(Data records)
§ §
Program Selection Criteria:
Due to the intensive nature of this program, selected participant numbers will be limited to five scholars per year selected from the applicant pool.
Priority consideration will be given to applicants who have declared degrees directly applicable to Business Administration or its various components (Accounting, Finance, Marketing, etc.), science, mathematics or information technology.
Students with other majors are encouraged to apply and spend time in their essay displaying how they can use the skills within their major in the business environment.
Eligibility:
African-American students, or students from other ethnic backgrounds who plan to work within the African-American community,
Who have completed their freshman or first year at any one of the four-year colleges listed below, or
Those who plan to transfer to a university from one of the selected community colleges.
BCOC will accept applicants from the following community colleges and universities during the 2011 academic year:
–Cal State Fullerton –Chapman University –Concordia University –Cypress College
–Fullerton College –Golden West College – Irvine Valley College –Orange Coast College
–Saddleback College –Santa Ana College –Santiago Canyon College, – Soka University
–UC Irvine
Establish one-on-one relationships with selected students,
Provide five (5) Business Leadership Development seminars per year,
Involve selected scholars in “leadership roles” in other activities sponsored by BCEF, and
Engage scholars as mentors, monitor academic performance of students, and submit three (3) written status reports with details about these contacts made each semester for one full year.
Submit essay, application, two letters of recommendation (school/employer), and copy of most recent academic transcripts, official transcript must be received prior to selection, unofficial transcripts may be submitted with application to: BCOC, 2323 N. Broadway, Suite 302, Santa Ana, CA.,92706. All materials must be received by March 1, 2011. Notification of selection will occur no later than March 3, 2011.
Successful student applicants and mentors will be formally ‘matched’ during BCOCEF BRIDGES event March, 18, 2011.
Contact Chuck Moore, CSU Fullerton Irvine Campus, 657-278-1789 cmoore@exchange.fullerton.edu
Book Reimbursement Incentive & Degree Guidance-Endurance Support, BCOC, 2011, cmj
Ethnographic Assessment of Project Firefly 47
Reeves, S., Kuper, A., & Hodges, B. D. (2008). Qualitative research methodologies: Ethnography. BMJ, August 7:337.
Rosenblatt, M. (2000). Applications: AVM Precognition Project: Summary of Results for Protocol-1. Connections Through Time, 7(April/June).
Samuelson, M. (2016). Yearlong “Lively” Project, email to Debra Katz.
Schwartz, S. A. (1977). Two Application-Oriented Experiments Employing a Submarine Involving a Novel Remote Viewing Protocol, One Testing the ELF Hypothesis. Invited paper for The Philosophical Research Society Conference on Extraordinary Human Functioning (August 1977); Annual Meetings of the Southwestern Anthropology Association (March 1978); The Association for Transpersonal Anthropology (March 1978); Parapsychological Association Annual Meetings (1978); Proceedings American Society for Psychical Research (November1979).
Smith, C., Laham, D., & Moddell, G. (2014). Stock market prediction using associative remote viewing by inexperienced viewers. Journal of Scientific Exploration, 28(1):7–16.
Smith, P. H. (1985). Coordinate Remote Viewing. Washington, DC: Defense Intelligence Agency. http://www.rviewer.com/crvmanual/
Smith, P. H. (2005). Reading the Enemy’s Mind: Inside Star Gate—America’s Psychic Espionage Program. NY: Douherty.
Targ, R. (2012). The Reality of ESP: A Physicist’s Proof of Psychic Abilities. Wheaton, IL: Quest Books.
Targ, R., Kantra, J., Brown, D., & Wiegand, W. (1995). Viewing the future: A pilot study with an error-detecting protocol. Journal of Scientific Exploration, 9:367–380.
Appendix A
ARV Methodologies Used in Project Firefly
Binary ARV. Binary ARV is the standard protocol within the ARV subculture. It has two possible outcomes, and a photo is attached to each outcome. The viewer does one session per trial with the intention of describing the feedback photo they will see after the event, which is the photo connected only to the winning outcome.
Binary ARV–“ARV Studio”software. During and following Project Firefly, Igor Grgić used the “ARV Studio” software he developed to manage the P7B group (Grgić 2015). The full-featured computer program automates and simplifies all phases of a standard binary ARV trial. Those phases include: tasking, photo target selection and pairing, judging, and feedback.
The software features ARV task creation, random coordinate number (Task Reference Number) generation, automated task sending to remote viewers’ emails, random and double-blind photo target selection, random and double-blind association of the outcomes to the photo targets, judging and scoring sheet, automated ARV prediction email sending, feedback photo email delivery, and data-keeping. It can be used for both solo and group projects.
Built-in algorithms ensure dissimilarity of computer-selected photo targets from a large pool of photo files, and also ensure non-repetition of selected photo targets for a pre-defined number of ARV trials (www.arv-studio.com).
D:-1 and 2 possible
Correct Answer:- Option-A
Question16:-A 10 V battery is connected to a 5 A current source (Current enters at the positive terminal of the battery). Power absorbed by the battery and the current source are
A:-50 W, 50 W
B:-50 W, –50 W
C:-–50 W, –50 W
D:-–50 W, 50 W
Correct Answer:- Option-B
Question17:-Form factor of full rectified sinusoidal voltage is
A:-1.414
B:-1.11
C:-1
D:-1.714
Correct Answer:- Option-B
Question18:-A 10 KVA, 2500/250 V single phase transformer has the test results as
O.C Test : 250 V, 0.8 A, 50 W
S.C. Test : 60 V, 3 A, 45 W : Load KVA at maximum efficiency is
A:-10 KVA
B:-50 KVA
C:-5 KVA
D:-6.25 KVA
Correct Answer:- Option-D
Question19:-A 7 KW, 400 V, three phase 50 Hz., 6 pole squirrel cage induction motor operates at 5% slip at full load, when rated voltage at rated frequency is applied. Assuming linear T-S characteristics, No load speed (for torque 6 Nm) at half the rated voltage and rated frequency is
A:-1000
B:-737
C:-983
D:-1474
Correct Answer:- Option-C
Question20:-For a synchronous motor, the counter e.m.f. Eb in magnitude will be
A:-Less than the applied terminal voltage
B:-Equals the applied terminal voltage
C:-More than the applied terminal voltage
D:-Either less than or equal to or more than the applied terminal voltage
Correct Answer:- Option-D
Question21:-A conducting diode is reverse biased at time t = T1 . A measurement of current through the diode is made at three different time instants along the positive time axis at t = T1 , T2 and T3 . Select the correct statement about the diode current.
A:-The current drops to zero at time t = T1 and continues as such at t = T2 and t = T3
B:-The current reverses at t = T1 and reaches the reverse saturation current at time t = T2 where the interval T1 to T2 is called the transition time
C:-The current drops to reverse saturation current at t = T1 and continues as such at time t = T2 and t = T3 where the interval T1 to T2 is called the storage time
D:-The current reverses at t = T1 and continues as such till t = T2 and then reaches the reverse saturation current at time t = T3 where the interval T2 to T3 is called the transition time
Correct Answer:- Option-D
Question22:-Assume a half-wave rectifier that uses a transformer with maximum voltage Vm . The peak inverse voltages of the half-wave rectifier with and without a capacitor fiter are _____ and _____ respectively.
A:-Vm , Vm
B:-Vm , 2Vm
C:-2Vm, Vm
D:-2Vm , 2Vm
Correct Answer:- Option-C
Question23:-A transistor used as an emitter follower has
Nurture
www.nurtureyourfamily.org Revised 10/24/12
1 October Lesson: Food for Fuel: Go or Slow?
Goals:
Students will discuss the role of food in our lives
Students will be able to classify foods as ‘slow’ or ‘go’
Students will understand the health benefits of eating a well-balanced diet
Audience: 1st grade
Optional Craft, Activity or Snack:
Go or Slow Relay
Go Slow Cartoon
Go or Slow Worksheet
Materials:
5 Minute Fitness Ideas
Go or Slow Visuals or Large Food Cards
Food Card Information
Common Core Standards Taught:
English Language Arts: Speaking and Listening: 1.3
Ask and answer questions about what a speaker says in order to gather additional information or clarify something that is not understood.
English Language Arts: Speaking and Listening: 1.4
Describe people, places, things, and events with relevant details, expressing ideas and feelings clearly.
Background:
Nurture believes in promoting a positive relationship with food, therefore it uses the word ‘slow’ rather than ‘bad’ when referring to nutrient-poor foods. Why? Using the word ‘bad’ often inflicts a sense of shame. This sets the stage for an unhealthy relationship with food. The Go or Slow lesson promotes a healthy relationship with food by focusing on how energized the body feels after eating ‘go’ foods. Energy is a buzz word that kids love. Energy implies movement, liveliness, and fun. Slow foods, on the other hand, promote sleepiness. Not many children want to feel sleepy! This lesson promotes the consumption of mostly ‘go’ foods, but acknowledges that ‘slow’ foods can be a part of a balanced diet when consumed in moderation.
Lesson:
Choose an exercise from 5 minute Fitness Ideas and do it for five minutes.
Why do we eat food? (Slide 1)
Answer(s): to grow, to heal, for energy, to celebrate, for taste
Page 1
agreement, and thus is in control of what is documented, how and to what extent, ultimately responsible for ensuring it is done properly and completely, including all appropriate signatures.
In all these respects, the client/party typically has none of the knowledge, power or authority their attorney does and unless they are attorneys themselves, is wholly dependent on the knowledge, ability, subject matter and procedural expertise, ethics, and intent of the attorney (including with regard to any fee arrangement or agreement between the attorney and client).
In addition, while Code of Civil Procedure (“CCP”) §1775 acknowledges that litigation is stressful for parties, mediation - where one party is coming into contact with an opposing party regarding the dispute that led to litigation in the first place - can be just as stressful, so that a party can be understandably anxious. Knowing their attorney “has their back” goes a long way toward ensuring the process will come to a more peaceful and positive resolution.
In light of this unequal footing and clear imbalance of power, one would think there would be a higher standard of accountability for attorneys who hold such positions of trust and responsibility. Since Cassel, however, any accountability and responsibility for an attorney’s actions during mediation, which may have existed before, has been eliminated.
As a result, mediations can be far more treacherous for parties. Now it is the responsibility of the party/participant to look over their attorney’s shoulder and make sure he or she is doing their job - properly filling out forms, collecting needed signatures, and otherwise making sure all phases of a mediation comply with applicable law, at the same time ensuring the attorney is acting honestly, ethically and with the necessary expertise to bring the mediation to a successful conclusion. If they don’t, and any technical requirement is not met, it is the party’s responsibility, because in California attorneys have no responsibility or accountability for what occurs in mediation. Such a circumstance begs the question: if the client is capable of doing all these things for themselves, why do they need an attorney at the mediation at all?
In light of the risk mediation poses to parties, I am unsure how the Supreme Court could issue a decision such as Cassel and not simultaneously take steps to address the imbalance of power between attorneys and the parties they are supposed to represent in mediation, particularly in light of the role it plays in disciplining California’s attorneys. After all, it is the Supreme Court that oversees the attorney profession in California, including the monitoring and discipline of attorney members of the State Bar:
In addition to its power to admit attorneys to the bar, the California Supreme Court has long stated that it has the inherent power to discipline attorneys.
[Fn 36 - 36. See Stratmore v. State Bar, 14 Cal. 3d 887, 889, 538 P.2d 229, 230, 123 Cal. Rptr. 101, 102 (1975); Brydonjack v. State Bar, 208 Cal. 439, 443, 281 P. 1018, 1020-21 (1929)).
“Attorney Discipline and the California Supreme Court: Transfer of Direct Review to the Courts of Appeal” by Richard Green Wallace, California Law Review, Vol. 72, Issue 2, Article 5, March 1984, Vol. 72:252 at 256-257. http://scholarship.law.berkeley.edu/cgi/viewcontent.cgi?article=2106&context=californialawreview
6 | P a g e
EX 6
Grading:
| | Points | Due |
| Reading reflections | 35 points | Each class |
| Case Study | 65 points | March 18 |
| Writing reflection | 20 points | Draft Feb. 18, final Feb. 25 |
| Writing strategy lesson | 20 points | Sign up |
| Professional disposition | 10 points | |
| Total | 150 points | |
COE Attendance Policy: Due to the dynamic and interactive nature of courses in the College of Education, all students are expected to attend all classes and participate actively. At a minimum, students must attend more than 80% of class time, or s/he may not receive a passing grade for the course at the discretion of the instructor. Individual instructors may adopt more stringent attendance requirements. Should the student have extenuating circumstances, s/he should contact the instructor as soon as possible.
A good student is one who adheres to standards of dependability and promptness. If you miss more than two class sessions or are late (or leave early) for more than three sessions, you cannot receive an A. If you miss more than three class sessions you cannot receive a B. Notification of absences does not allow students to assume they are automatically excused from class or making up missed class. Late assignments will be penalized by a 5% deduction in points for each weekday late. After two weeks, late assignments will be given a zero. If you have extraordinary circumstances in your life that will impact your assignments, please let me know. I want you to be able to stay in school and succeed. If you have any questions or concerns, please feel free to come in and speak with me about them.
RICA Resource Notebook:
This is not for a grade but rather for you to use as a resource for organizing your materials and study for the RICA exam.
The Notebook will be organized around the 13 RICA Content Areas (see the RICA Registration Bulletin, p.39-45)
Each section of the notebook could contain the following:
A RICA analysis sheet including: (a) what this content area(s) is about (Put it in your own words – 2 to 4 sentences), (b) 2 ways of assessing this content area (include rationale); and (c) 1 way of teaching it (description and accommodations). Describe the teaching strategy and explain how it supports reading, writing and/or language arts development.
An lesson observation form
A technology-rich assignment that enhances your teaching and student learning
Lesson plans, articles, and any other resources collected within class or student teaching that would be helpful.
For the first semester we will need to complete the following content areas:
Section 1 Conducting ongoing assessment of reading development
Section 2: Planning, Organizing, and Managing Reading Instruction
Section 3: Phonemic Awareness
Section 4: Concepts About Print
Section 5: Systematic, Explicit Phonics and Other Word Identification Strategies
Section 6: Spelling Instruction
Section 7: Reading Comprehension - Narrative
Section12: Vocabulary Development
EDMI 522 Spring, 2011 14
§ §
Work required: For this exercise, output exactly the lines above from the line with "Those who plan" to the line with "College –Orange Coast College", counting both, and leave out the rest.

Written reply:
Those who plan to transfer to a university from one of the selected community colleges.
BCOC will accept applicants from the following community colleges and universities during the 2011 academic year:
–Cal State Fullerton –Chapman University –Concordia University –Cypress College
–Fullerton College –Golden West College – Irvine Valley College –Orange Coast College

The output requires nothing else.